The independent agency tasked with policing Chicago cops hasn’t released findings on several unjustified police shootings, and its leaders are more concerned with protecting officers than investigating citizen complaints, a fired employee said.
Lorenzo Davis, an Independent Police Review Authority supervisor who was fired this month, said Chief Administrator Scott Ando asked him to change his findings in three police shootings in which he had determined officers committed wrongdoing.
The authority was formed in 2007 amid mounting frustration with the city’s handling of police misconduct cases. The agency, independent from the police department and staffed by civilians, handles all allegations of misconduct against officers.
Davis said the authority is failing its mission to maintain “the highest level of integrity while conducting objective, thorough investigations, striving to reach a sound and just conclusion.”
“The Independent Police Review Authority is being used to deflect protest and criticism from the police department,” Davis told The Huffington Post. “What they’re concerned about is the careers of the police officers.”
Ando and the authority denied Davis’ claims. Shortly before he was fired, a performance evaluation said Davis “resists making requested changes as directed by management in order to reflect the correct finding with respect to [officer-involved shootings],” the Chicago radio station reported.
Davis said that during his seven years at the agency, he and his team submitted findings on 13 police shootings, and found six of those unjustified.
According to Davis, three of those cases have not been completed by Ando and one has been assigned to a new supervisor and investigator.
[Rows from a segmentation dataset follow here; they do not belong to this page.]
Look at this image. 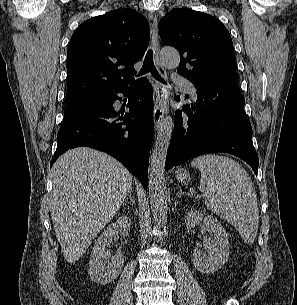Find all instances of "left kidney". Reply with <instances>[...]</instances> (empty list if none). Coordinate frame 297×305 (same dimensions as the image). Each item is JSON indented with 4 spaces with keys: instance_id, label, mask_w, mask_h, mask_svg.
Instances as JSON below:
<instances>
[{
    "instance_id": "5707ae66",
    "label": "left kidney",
    "mask_w": 297,
    "mask_h": 305,
    "mask_svg": "<svg viewBox=\"0 0 297 305\" xmlns=\"http://www.w3.org/2000/svg\"><path fill=\"white\" fill-rule=\"evenodd\" d=\"M202 222V227L209 232V236L203 240L206 250L204 254L196 248L192 255L193 266L203 274L218 271L229 258L228 235L217 219L197 210L190 211L185 217V224L193 228Z\"/></svg>"
}]
</instances>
In the remaining two cases, Davis said Ando disagreed with the findings. Davis alleged he was told to change findings to exonerate officers in at least three investigations, which he said he resisted. He said he could not discuss specifics of each case, as they are considered confidential.
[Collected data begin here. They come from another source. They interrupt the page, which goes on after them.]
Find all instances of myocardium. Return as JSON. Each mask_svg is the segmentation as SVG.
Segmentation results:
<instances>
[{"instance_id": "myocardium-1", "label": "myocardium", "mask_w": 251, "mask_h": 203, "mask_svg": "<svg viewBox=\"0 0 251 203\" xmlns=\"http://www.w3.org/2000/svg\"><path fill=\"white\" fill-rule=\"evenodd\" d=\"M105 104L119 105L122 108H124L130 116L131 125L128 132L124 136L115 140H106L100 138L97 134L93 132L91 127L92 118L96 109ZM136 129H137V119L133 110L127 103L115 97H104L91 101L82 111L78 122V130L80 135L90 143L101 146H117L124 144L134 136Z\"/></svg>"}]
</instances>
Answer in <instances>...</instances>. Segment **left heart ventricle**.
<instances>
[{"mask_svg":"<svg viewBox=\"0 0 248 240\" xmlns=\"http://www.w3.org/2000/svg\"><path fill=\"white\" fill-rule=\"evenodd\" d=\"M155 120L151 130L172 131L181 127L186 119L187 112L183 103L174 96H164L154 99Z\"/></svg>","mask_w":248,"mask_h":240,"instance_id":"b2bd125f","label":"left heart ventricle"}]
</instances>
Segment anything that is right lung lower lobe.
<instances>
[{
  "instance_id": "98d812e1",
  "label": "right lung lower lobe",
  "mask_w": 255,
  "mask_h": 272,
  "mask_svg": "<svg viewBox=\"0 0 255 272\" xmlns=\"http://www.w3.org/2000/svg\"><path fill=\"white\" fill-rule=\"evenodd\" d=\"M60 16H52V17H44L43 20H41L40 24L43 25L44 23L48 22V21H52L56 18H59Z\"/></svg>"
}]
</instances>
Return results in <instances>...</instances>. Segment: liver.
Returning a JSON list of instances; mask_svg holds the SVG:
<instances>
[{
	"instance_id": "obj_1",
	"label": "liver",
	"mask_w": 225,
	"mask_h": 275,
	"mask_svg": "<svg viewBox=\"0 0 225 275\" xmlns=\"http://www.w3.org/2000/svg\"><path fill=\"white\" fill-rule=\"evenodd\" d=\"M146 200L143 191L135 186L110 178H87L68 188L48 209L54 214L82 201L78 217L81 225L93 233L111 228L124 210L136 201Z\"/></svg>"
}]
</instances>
Davis started at IPRA in 2008. He supervised a team of five investigators when he was fired. Previously, he was a Chicago police officer for two decades. Davis said he has no bias against cops, as his recent performance review alleged. He said part of IPRA’s problem is that it’s run by people who worked in law enforcement for most of their careers, instead of civilians without strong ties to police.
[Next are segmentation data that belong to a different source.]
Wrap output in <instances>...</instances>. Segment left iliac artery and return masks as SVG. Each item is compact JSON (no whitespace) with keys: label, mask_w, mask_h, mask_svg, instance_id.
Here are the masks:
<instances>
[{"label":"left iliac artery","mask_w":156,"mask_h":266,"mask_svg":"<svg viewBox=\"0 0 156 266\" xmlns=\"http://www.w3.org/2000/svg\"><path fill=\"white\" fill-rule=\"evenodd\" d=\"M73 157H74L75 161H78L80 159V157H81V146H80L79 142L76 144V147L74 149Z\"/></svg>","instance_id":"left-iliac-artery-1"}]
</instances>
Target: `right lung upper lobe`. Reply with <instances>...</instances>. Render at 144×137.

“The problem is the people at the top. The problem is the administration,” Davis said. “Why are they justifying all these hundreds of police shootings and finding none of them to be not justified? Either that’s what they’ve been told to do, or that’s their mentality.” In a statement emailed to The Huffington Post, Ando said supervisors had determined that some of Davis’ investigations were incomplete. As a matter of policy, they requested he review the cases and “include all available evidence” in his findings. Ando said that Davis didn’t include all available evidence in a number of cases, some of which “were built on assumptions.”
“In some cases Mr. Davis rejected the recommendations of his subordinates and told them to change their recommendations,” he added. Davis insisted he had completed the investigative work in the cases Ando said were “incomplete.” Officer-involved shootings can take a long time to investigate — sometimes more than three years — because of their complexities. But Davis said some cases were intentionally delayed. “Many [police shooting investigations] are held up by the administration,” he said. “Particularly [with] cases that should be ‘not justified’ or sustained, they just don’t want to deal with them, so they hold onto them for months trying to decide what to do.” IPRA’s spokesman didn’t immediately respond to questions about its handling of Davis’ investigations. Granich said IPRA sustained a complaint against an officer his clients accused of misconduct, which may help in their defense. But his opinion of the authority remains overwhelmingly negative.
“It’s like a clock that’s broken. Two times a day it’ll be right,” Granich said. “IPRA is part of the systemic culture in Chicago of not investigating the police and making sure that the police are not held accountable.”